The electricity distribution industry is defending itself against suggestions that it sometimes uses outdated equipment that should have been replaced years ago.
The Electricity Networks Association said the normal life expectancy of electrical gear did not reflect how well it was actually working, as some equipment lasted longer than others.
The comments followed critical remarks about the industry from the Commerce Commission.
In its survey of 29 electric lines companies, the Commerce Commission found some were using power poles, transformers and switching gear long past their usual life expectency.
In one case, as many as 50 percent of substation transformers were being worked beyond their use-by date.
But the chief executive of the Electricity Networks Association, Graeme Peters said the actual age of electrical gear was not the point.
"Some of these assets can be affected by a whole range of things, the climate, the soil condition, temperature, whether salt is present and how much loading it has had," Mr Peters said.
"So there are all sorts of factors (that affect this), not just the age of the asset."
Graeme Peters added the official retirement age of company equipment sometimes derived from the rules of accountancy rather than the actual workability of the gear.
That was because assets were depreciated over a set length of time, which produced an economic advantage if they continued working on later.
In its report, the Commerce Commission looked at how often the power failed in each area, as well as how old the assets were.
Top Energy had the highest number of outages, which lasted longest, of all 29 companies.
In a statement, Top Energy management said it was not their fault.
"Top Energy's network spans large areas of remote and rural countryside, exposed to dense bush and rough terrain," the statement said.
"When an outage occurs it will often be in a location where our crews have to tramp through bush and forests to locate, assess, and repair. This naturally impacts on the duration of the power cut."
Another company to perform poorly in the commission's survey was The Power Company, which runs lines in the countryside outside Invercargill.

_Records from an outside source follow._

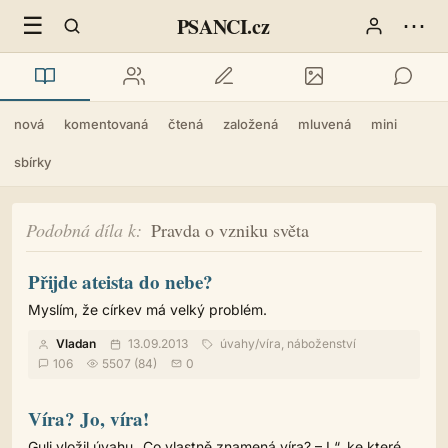
☰
⋯
PSANCI.cz
nová
komentovaná
čtená
založená
mluvená
mini
sbírky
Podobná díla k
Pravda o vzniku světa
Přijde ateista do nebe?
Myslím, že církev má velký problém.
Vladan
13.09.2013
úvahy
/
víra, náboženství
106
5507 (84)
0
Víra? Jo, víra!
Guli vložil úvahu „Co vlastně znamená víra? – I.“, ke které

Also in the bottom tier was Alpine Energy, which stretches from Timaru to the peak of the Southern Alps.
But Alpine's chief executive Andrew Tombs said the poor performance was not his company's fault.
"We had a trifecta of bad weather events, heavy snow, heavy wind and flooding, all in the same area and not very far apart in terms of timing," he said.
"But if you were to take those out, we would have been under the regulatory threshhold."
Electricity is a 'fundamental lifeline'
Meanwhile, the lines companies will face further scrutiny.
The Electricity Authority is currently working on its own analysis of their work and promised a statement later.
And the president of Local Government New Zealand Lawrence Yule said lines companies had no option but to get their business right.
"Electricity is a fundamental lifeline," he said.
"Just about everything we use all needs electricity, so how well infrastructure is looked after by lines companies is very important to us.
"We want it to have good asset management policies so there are not unplanned outages and in storms there is a high degree of resilience."
Minister of Energy Judith Collins said the findings that some company equipment was in serious need of replacement sent a clear message that boards of those companies needed to focus on their core responsibilities.